To its credit, the Department has now owned up to its problems. The Justice Department admitted to having a compliance monitoring policy in place since 1997 that is “not permitted under the statute.”
The Justice Department has disbursed more than 2 billion dollars in the past 40 years to state and local authorities under the Juvenile Justice and Delinquency Prevention Act. Given the unlawful 1997 policy, there is a question as to how much of this was granted to states that jailed youth in violation of funding requirements.
To shed light on these issues, Ms. Karol Mason is here to testify as the Assistant Attorney General for the Office of Justice Programs – or OJP. I want to thank Ms. Mason for her leadership and for showing a commitment to accountability and beginning to fix these problems at long last.

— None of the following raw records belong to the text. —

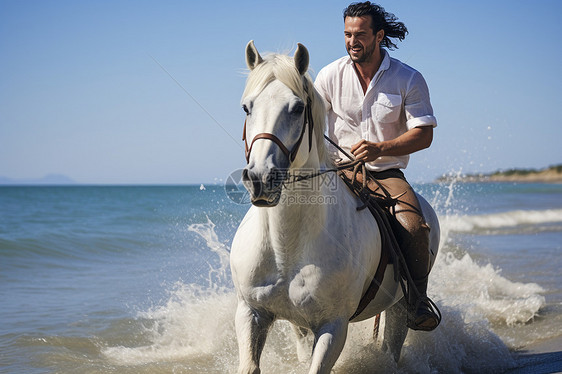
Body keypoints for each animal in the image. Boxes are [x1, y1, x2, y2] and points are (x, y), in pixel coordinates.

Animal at [229, 41, 438, 374]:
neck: (287, 243)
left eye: (297, 108)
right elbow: (250, 365)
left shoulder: (333, 326)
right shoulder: (251, 313)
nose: (260, 178)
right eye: (247, 108)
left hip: (399, 306)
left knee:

As they say, the first step to recovery is admitting that you have a problem, and it is encouraging that the Department has finally taken that step. But, it should not have taken seven years and the intervention of OSC, the Inspector General, and Congress for the Department to take the whistleblowers’ allegations seriously. Whistleblowers are the lynchpin of transparency and accountability. They should be lauded for their efforts but are more often treated like skunks at a picnic, and subject to retaliation, which is illegal.
So, I want to thank Ms. Elissa Rumsey and Ms. Andrea Coleman, who are here to testify today. Both of them have been trying to bring these issues to light since 2008. Their testimony today will include accounts of the resistance and retaliation they experienced from agency officials for simply trying to do their job in accordance with the law.
In addition, I want to thank several whistleblowers who will not be testifying today, but provided valuable information as part of this investigation. These individuals made similar allegations of resistance and whistleblower retaliation, so I want to reiterate to Ms. Mason the need to improve the treatment of whistleblowers.
Finally, I want to thank Professor Dean Rivkin, who operates a public interest clinic that represents juveniles in Tennessee. Professor Rivkin will testify about his efforts to alert the Justice Department about discrepancies in the compliance data that Tennessee reported. He will also contrast those official reports with the number of juvenile incarcerations that he personally observed in court.
We must remember that the true victims in all of this are the children and youth who face inadequate juvenile justice systems. That is why Senator Whitehouse and I introduced a bill in December to revise and extend the statute, which has not been reauthorized since 2002.
The bill updates protections and extends programs established in the Act, and authorizes funding for the law for five years. It also takes steps to improve the treatment of youth under the Act by bolstering its core protections, improving conditions for detained juveniles, incorporating new science on adolescent development, and increasing accountability and oversight in administering the law.
That last part is the subject of this hearing, and I hope that we will have a better idea of what can be done legislatively to improve accountability and oversight of juvenile justice grants. Whatever measures we come up with, however, will be useless if the law is not actually followed. With that, I will recognize the Ranking Member for his opening statement.